In dealing with the current political climate, each of them has their own way. Isika brought up how back in January, President Donald Trump made a comment in reference to Haiti and other African nations during a meeting at the White House in which he called them “shithole countries.”
Isika tries not to let negatives things bother him.
“I just don’t let things that I don’t have to worry about get to me,” Isika said. “For instance, how statements are made about how African countries being like ‘shithole [countries]’ or stuff like that, all those kinds of statements are against Africans and people who are in Africa or people who are here. But for me, I don’t worry about that. If I want to achieve anything I go silently…”
Before the panel was over, the floor was open to the audience in which one person asked what staff and faculty can do to support students who are non-citizens or international students.

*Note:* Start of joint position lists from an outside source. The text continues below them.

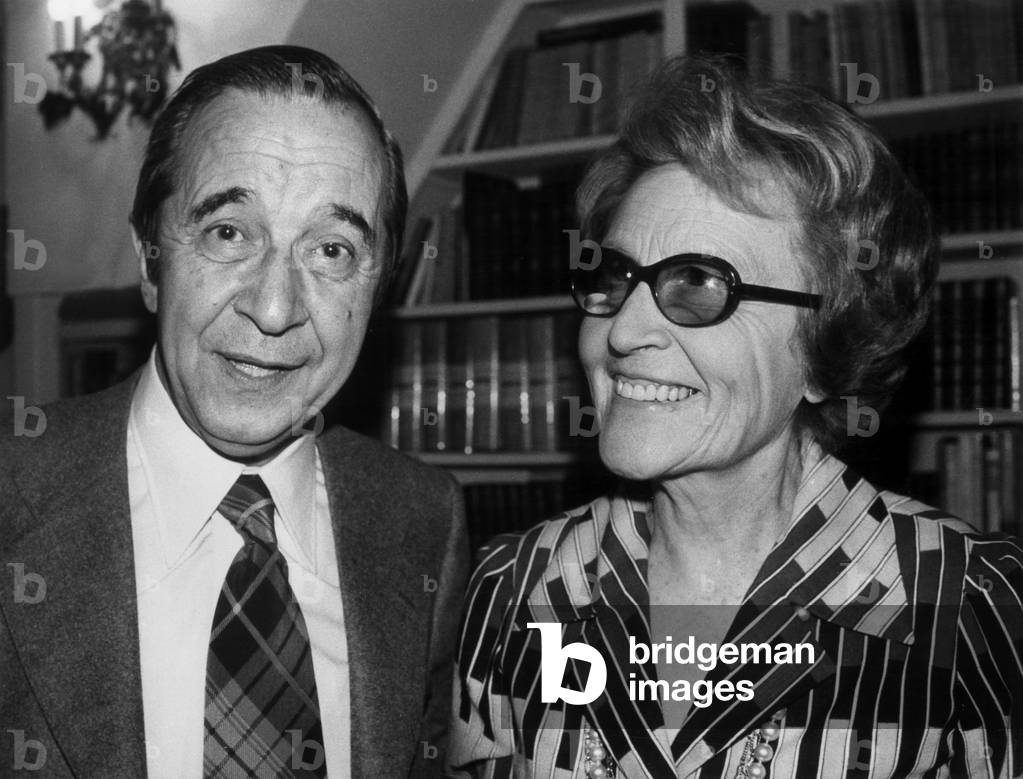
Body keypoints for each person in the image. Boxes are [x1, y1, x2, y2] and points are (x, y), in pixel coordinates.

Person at [449, 55, 1022, 778]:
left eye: (698, 284)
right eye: (615, 278)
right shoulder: (512, 588)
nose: (623, 332)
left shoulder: (969, 604)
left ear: (825, 350)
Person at [0, 46, 467, 778]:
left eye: (332, 250)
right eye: (228, 232)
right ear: (151, 259)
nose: (275, 308)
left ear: (378, 290)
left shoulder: (422, 520)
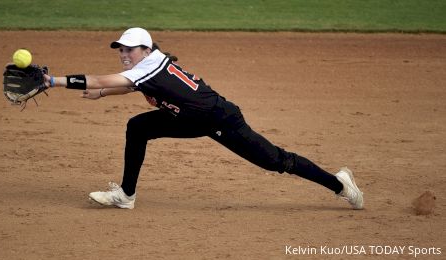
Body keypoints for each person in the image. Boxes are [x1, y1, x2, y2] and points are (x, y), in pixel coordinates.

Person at [44, 27, 364, 210]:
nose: (124, 54)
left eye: (130, 49)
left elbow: (104, 80)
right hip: (189, 119)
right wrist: (103, 95)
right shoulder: (150, 64)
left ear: (145, 49)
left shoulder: (148, 66)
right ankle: (126, 195)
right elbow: (130, 85)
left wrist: (53, 81)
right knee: (138, 126)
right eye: (120, 50)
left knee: (275, 161)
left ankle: (338, 183)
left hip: (221, 120)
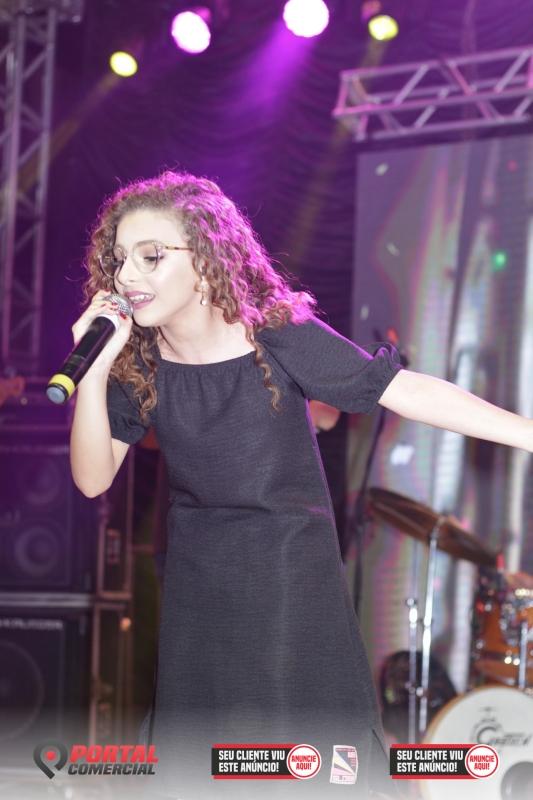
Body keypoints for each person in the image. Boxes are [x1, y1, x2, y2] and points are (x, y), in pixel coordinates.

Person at [70, 171, 533, 800]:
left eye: (151, 257)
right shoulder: (140, 361)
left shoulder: (275, 332)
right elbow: (92, 479)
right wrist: (95, 373)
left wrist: (527, 433)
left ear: (205, 262)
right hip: (198, 585)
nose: (127, 275)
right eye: (120, 258)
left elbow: (404, 391)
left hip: (286, 578)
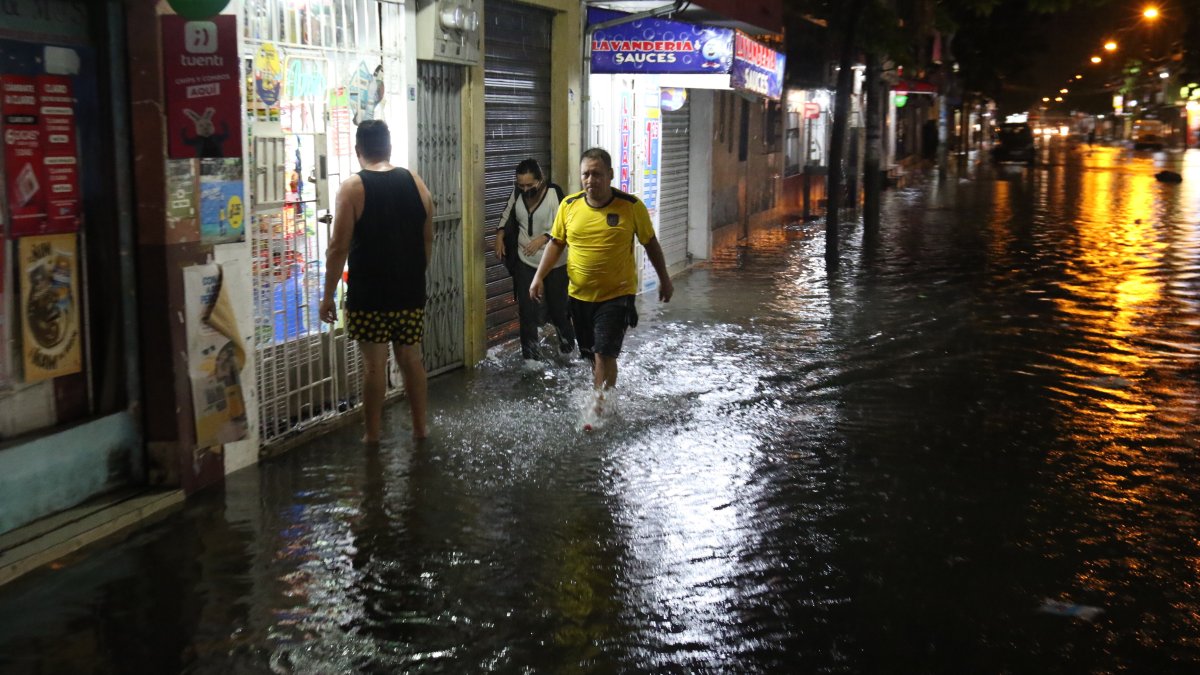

Mimi had some suggestions.
“Be intentional on the programming and also language-wise,” Mimi said. “I’ve noticed how professors talk in certain courses and it doesn’t make it feel inviting. Sometimes there’s a lot of offers about study abroad and McNairs [Scholars], and those are things I want to do but because of my status, it really prevents from doing anything.”
Mimi also recommends that staff and faculty attend training on how to help non-citizen students. As well as being a person who’s an advocate and active in creating safe spaces for them.